Structured pose outputs:
----------

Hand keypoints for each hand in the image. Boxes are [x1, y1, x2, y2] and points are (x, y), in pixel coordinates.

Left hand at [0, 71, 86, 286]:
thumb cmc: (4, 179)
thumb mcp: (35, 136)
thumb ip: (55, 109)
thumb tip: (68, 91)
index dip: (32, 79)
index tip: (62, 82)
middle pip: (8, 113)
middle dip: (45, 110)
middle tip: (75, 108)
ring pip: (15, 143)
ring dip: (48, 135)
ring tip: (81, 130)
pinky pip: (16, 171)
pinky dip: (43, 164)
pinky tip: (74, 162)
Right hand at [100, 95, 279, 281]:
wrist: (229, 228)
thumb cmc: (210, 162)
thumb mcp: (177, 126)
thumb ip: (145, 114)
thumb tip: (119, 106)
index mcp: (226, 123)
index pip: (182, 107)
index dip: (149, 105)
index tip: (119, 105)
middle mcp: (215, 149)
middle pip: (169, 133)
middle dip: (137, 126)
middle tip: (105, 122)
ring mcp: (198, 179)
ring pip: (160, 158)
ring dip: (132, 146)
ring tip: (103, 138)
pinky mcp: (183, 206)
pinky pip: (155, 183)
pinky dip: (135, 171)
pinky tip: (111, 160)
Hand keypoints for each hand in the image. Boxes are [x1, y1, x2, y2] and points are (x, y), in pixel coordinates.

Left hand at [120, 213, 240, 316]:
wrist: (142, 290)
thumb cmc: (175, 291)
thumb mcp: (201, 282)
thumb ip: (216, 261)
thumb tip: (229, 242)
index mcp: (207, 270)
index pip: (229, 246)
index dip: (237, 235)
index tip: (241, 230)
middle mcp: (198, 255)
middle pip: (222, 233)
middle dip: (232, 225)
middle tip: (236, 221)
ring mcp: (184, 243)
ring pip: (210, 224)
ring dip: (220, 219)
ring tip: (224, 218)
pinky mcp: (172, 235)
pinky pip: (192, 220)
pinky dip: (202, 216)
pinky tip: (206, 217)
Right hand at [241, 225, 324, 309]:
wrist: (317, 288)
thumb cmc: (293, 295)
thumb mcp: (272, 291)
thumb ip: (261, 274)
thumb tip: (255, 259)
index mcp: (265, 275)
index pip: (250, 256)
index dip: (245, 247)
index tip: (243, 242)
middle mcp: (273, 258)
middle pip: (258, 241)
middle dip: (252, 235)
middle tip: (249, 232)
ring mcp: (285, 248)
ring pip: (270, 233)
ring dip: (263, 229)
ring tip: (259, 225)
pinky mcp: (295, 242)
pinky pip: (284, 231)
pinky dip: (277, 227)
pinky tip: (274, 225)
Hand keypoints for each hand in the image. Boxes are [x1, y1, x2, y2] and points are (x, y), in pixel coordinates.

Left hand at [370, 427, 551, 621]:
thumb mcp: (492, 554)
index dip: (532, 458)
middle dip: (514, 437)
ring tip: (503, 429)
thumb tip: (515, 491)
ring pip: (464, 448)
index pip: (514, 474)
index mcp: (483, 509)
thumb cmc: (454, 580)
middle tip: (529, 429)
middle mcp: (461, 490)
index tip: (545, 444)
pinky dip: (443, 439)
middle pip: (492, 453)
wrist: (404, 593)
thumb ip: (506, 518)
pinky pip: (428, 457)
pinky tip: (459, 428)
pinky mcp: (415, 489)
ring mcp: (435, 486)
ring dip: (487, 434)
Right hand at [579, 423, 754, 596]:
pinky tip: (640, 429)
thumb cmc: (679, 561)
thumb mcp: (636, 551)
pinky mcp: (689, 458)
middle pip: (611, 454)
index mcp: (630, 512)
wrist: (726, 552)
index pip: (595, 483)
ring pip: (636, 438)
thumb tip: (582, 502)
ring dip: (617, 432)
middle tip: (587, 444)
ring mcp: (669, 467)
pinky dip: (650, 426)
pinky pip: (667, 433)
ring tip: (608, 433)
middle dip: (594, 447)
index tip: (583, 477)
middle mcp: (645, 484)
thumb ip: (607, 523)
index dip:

----------

Your answer consists solely of the lines from the top of the records above through the line that contains "ring pip: (15, 143)", each echoed exactly.

> Worked solution:
Hand keypoints for each hand in the image. Boxes are [x1, y1, x2, y2] and points are (x, y), in pixel coordinates.

Left hand at [0, 71, 86, 286]:
thumb cmc: (4, 179)
thumb mcp: (35, 136)
thumb ip: (55, 109)
thumb tip: (68, 91)
index dip: (32, 79)
index tip: (62, 82)
middle pip: (8, 113)
middle dip: (45, 110)
middle tip: (75, 108)
ring pip: (15, 143)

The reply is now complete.